According to research carried out by the ACCA (Association of Chartered Certified Accountants), the majority of start-up SMEs (small to medium-sized enterprises) do not seek professional financial advice in favour of cutting costs and doing it themselves. However, in the midst of a turbulent economy, accountants can be the nurturers start-ups need to grow.
ACCA used data from the BDRC SME Finance Monitor to calculate that in the UK, ‘17 per cent of SMEs with regular management reporting, a formal written business plan and financially trained staff had been able to sustain growth rates of over 30 per cent for three years running.’
In contrast, just 7.5 per cent of SMEs that failed to seek professional advice and support had managed to achieve and maintain growth.
Accountants can provide support through several key stages of a business’ development.
Firstly, before trading has begun an accountant can aid newly formed businesses with their financial business plan, which is critical for the business owner as knowing how much money you can spend on the initial start-up will enable you to forecast and plan for the first few months before revenue is generated. This could include:
- Investment advice and assistance, i.e. loans
- Advice on accounting software
- Advice and assistance on opening a business bank account
- Professional advice on how to ensure the business operates within the law
- Advice on how to keep the business activities’ expenses up to date.
Secondly, during trading, a new business in the early stages of its lifecycle may encounter some monetary issues. Accountants can assist by:
- Ensuring Pay-As-You-Earn (PAYE) and National Insurance Contributions (NICs) rules are fully complied with
- Ensuring taxes and all other paperwork is submitted to HMRC
- Explaining complicated financial statements.
As a new business exits infancy and enters adolescence, it could decide it wants to expand its operations.

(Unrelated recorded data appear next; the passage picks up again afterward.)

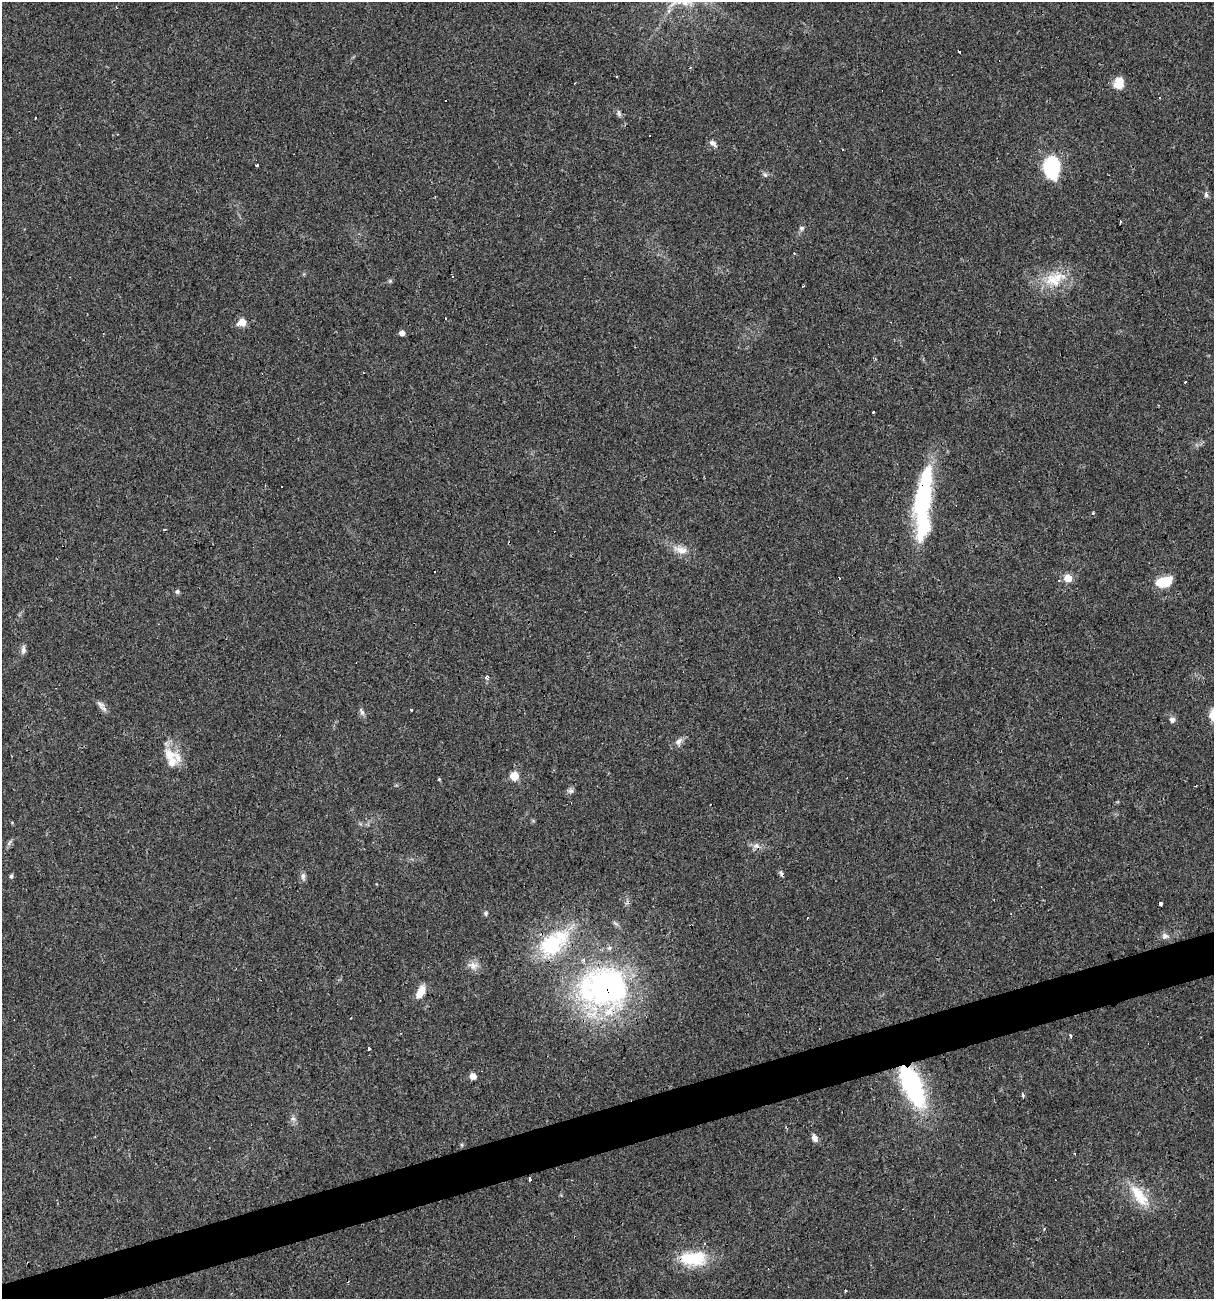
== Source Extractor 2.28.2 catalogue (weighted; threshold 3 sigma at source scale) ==
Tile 7 of 4 x 4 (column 3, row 2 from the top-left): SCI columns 2470-3681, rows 2594-3890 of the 4989 x 5186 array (HDU 1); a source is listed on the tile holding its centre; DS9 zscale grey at full resolution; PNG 1216 x 1301 px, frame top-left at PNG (2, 2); no overlay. Shown black and unused: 3% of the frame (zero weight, under 3 of 4 exposures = <1% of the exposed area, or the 3 px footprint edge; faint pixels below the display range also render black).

Accountants are key players in order to achieve smooth financial growth. Areas include:
- Identifying potential areas for growth, studying cash flow patterns and analysing the worth of stock quantities (if applicable)
- Preparing forecasts of future finance growth and how this can profit the company
- Advice on property, equipment, leasing and purchasing options.
While this is by no way an exclusive list, it does go to show how much of an integral role accountants can play in setting start-ups off on the right foot.
For any new start-up thinking about ‘going at it alone’, consider how important not only finance is to the business, but how important getting it right is; as poor planning can lead to poor performance and ultimately poor profits.